Investigaciones recientes de neurociencia han demostrado una clara distinción entre compasión y empatía que es muy relevante para nuestro trabajo.

 Chris Kukk, Ph.D., profesor de ciencias políticas en Western Connecticut State University, en su sitio web, define la compasión como "sentir bondad hacia otra persona ... y se trata de adquirir una comprensión de 360 ​​grados del sufrimiento o problema que experimenta una persona y tomar medidas para resolverlo.

"La compasión es un proceso de dos pasos para comprender y actuar, pero la empatía es solo un paso y se trata de absorber emocionalmente los sentimientos de otro", agrega.

 También explica que la compasión “crea la liberación de la hormona peptídica oxitocina, que luego activa los neurotransmisores de la dopamina (recompensa cerebral) y la serotonina (reducción de la ansiedad) contribuyendo a la felicidad y el optimismo. Estas son las mismas vías neuronales que el amor ".

 Tania Singer, Directora de Neurociencia del Instituto Max Planck de Ciencias Cognitivas y Cerebrales Humanas en Leipzig, Alemania, ha utilizado escáneres de resonancia magnética para mostrar que la compasión y la empatía son dos fenómenos diferentes asociados con diferentes patrones de actividad cerebral.

"Cuando pensamos compasivamente," iluminamos "las mismas regiones del cerebro que el amor, pero el pensamiento empático ilumina las regiones asociadas con el dolor", agregó.

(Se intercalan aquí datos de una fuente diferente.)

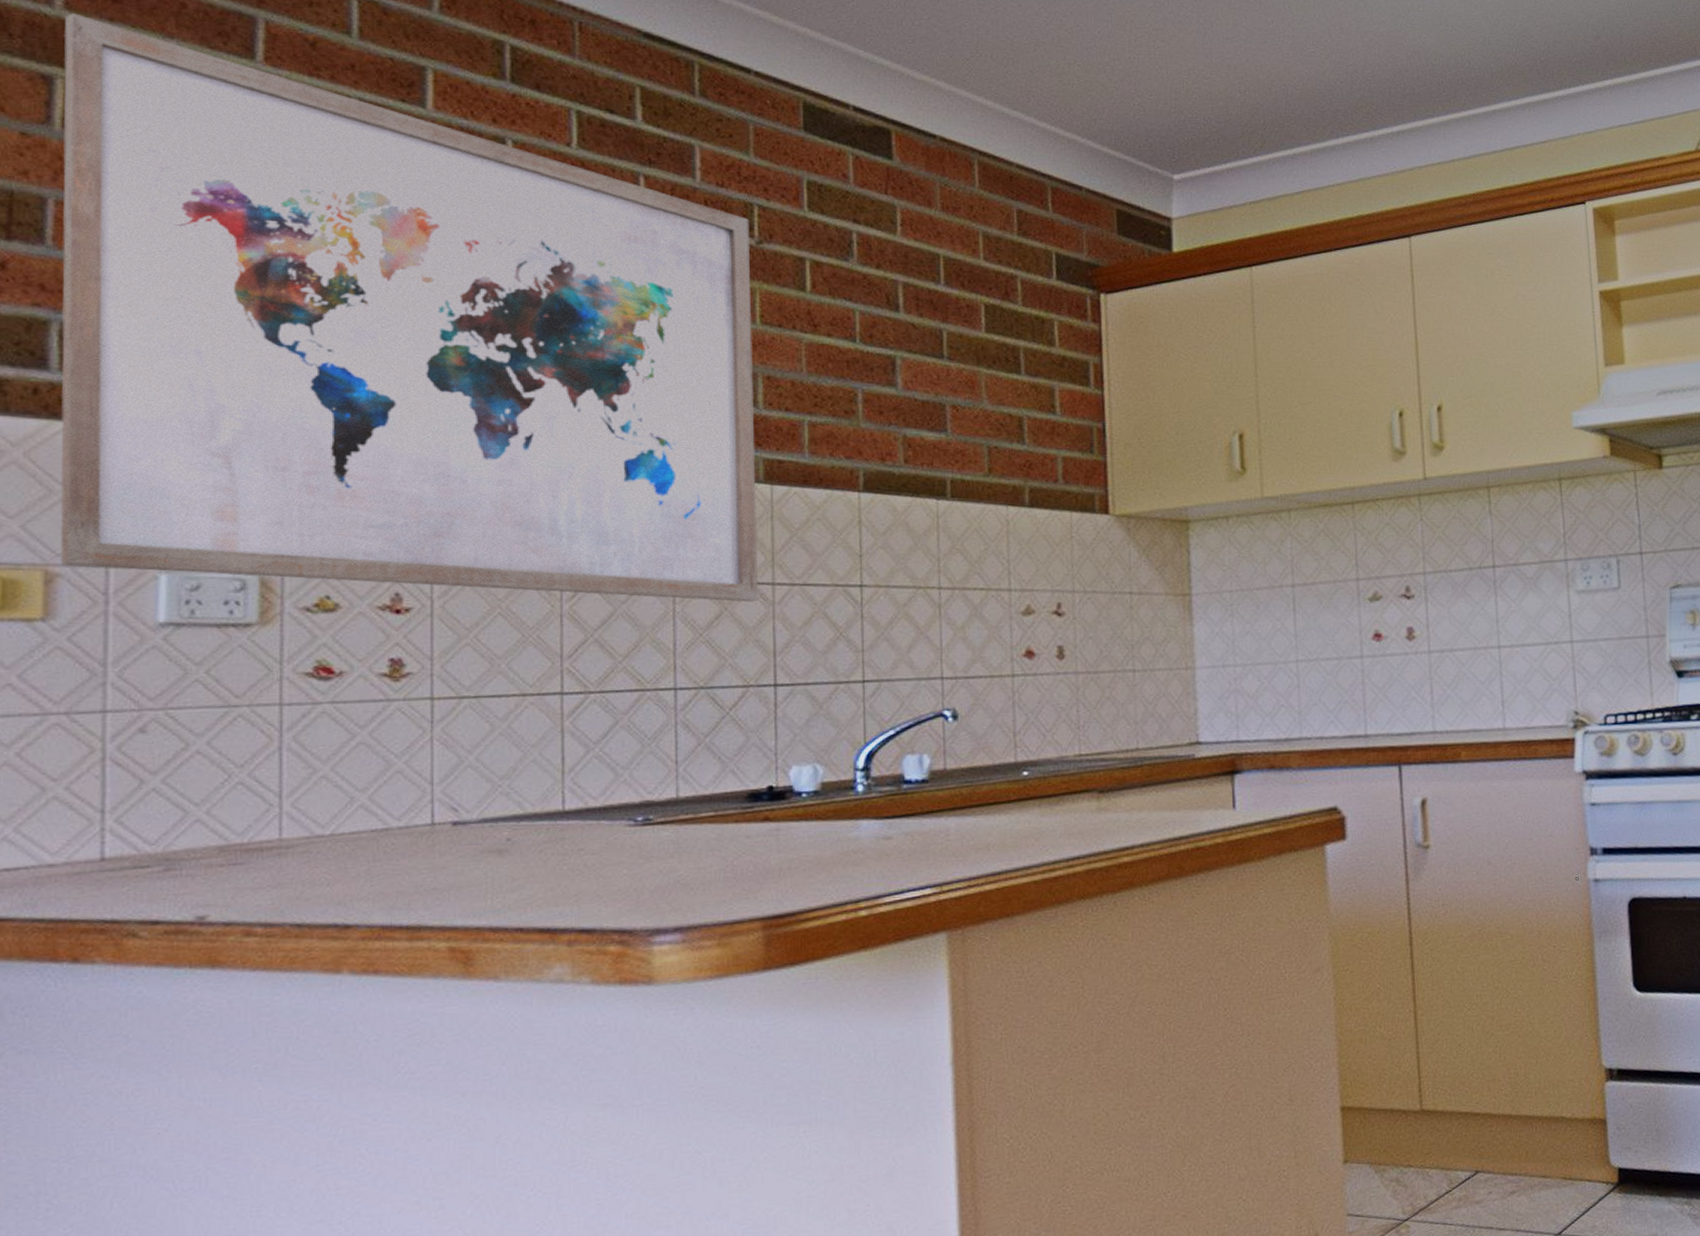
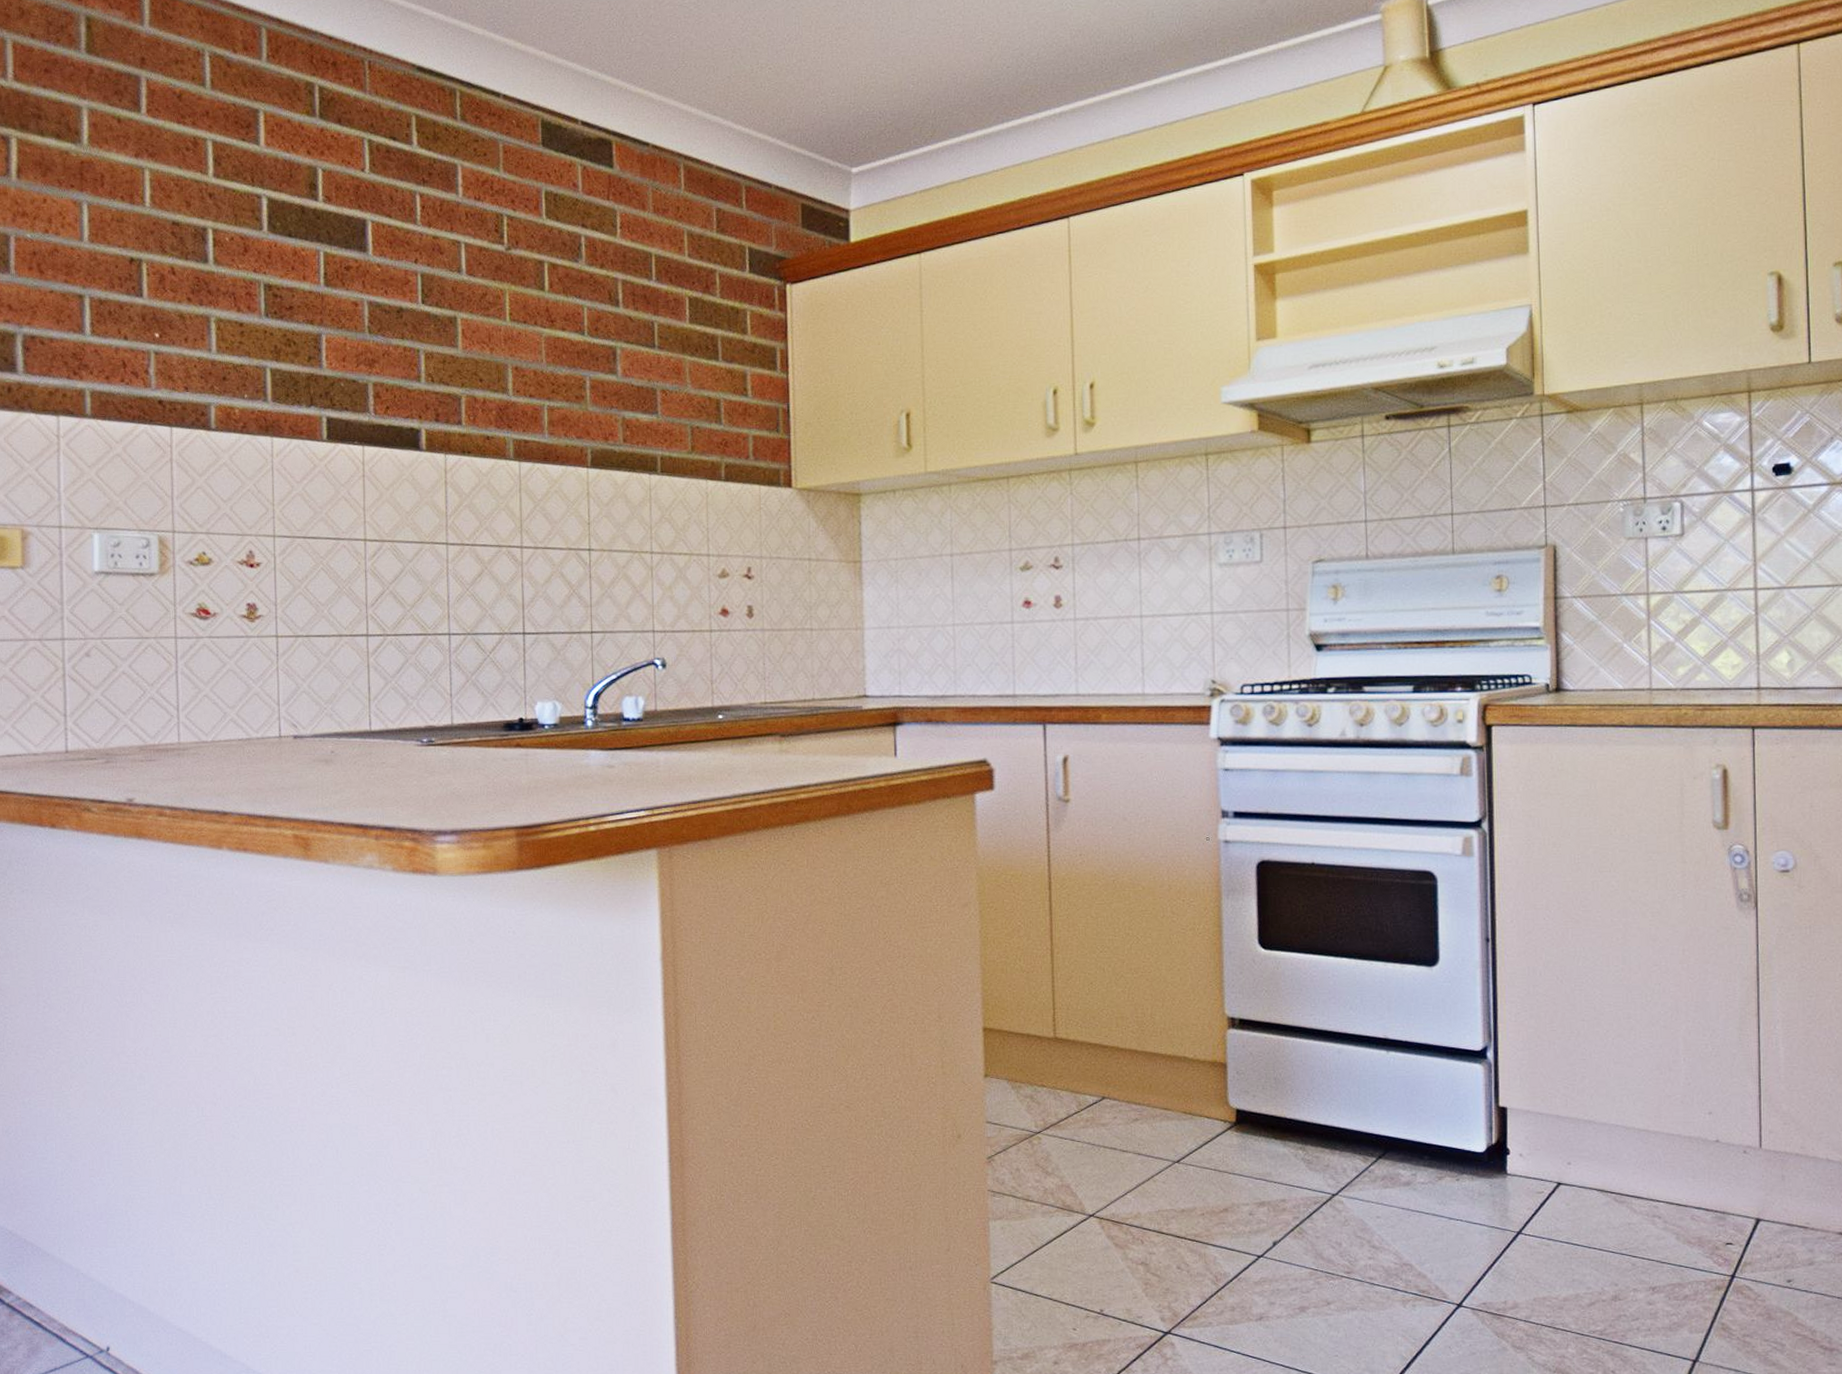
wall art: present [60,13,758,603] -> none [15,83,510,563]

 Podemos tomar esta información y aplicarla a nuestro trabajo. Como se mencionó anteriormente, los terapeutas de masaje que son expertos en la compasión a menudo se quedan con una sensación de bienestar después de un día de trabajo. Ha habido un beneficio mutuo en el que hemos podido comprender el sufrimiento de nuestros clientes y hemos tomado medidas para apoyar su proceso de curación sin absorber su malestar o dolor.

 Una vez más, sin embargo, cuando sentimos empatía estamos más desafiados porque estamos iluminando los centros de dolor en nuestros propios cerebros.

Cuando los clientes tienen circunstancias de vida similares a las nuestras, puede ser difícil no sentir empatía. Nos identificamos instintivamente con lo que está pasando un cliente y ponemos nuestras propias emociones en la sesión, a menudo sin darnos cuenta.

 Esta reacción puede ser de apoyo, pero no necesariamente es útil porque al hacer esto, la sesión se vuelve más sobre nosotros que sobre el cliente.